Wann genau die Idee entstand, die Geschichte der mittlerweile verstorbenen Großeltern als Buchvorlage zu nutzen, kann Bürster nicht mehr genau sagen. Klar sei nur gewesen: Eines Tages würde sie sie schreiben. „Ich trage die Idee schon ewig mit mir herum.“ Für die Recherchen sprach sie mit den Großeltern, fuhr vereinzelt an Schauplätze in Polen, „alle Orte konnte ich nicht besuchen“. Sie informierte sich im Weltkriegsmuseum in Danzig, las Feldpostbriefe. „Ich versuche mich da reinzufühlen. Ich brauchte lange, um den richtigen Ton für die Geschichte zu finden – es ist wie bei der Musik.“ Mit dem richtigen Ton sei die Sprache gemeint. Und zu dieser gehört auch die Region um Dötlingen, in der die Geschichte unter anderem spielt. „Einige Dialoge sind auf Plattdeutsch.“

Zweiter Weltkrieg – ein heikles Thema für die Autorin? „Ich setze mir keine Schere in den Kopf“, stellt Bürster klar. Weil es Leute geben könnte, die sich an bestimmten Textpassagen oder Ausdrücken stören, sei dies für sie kein Grund, ihren Schreibstil zu ändern.

Ritterschlag für Autorin

Das Buch erscheint im Insel-Verlag. „Es ist dort der Spitzentitel“, freut sich Bürster. „Das ist der Ritterschlag.“  Helga Bürster stellt ihr neues Buch am 9. September im Klostermuseum in Hude vor.
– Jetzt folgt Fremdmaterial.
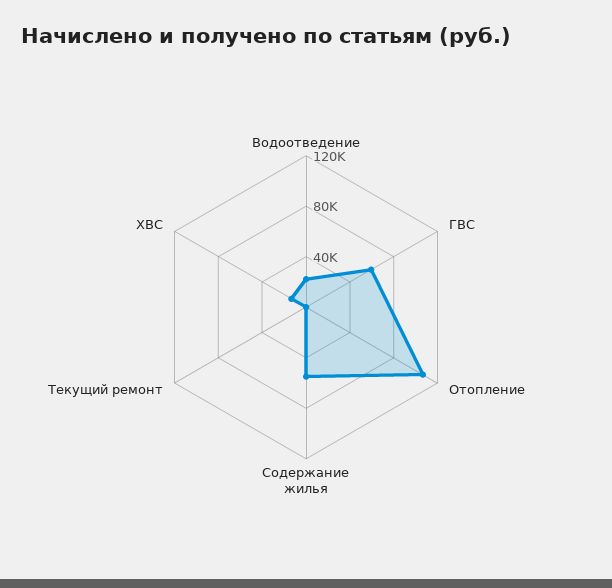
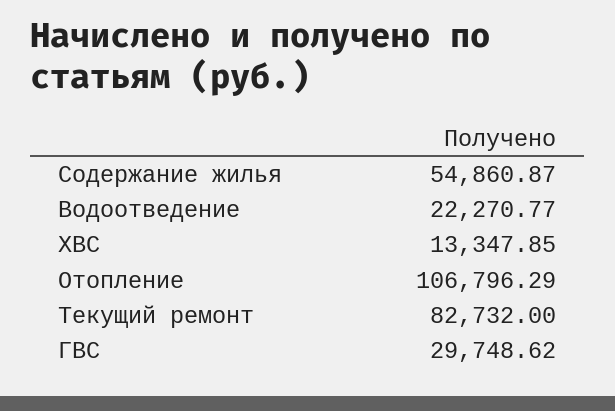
  {
    "Водоотведение": 22270.77,
-   "ГВС": 60000,
+   "ГВС": 29748.62,
    "Отопление": 106796.29,
    "Содержание жилья": 54860.87,
-   "Текущий ремонт": 0,
+   "Текущий ремонт": 82732,
    "ХВС": 13347.85
  }

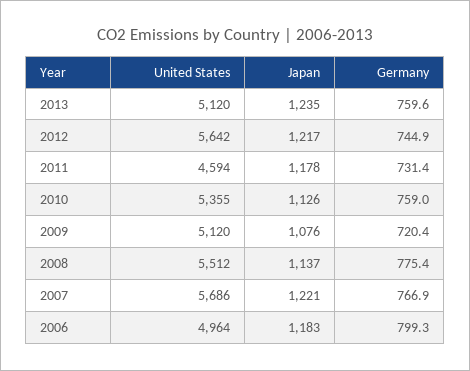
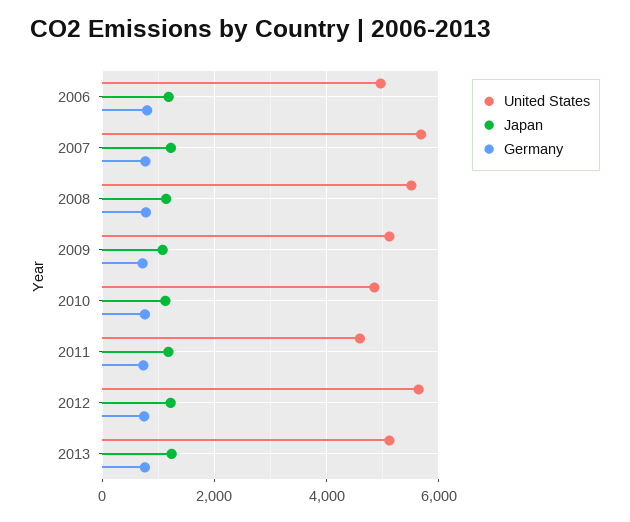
  {
    "United States": {
      "2013": 5120,
      "2012": 5642,
      "2011": 4594,
-     "2010": 5355,
+     "2010": 4800,
      "2009": 5120,
      "2008": 5512,
      "2007": 5686,
      "2006": 4964
    },
    "Japan": {
      "2013": 1235,
      "2012": 1217,
      "2011": 1178,
      "2010": 1126,
      "2009": 1076,
      "2008": 1137,
      "2007": 1221,
      "2006": 1183
    },
    "Germany": {
      "2013": 759.6,
      "2012": 744.9,
      "2011": 731.4,
      "2010": 759,
      "2009": 720.4,
      "2008": 775.4,
      "2007": 766.9,
      "2006": 799.3
    }
  }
Organisiert wird die Lesung von Gerburg Schaller von der Buchhandlung „Lesen und mehr“. Beginn ist um 19 Uhr.

Weitere Lesungen folgen am 25. September, 19.30 Uhr, im Wildeshauser „Bökers am Markt“, sowie am 27. September, 19 Uhr, im Alten Rathaus in Ganderkesee. Organisiert wird der Abend in Ganderkesee von der Buchhandlung Förster.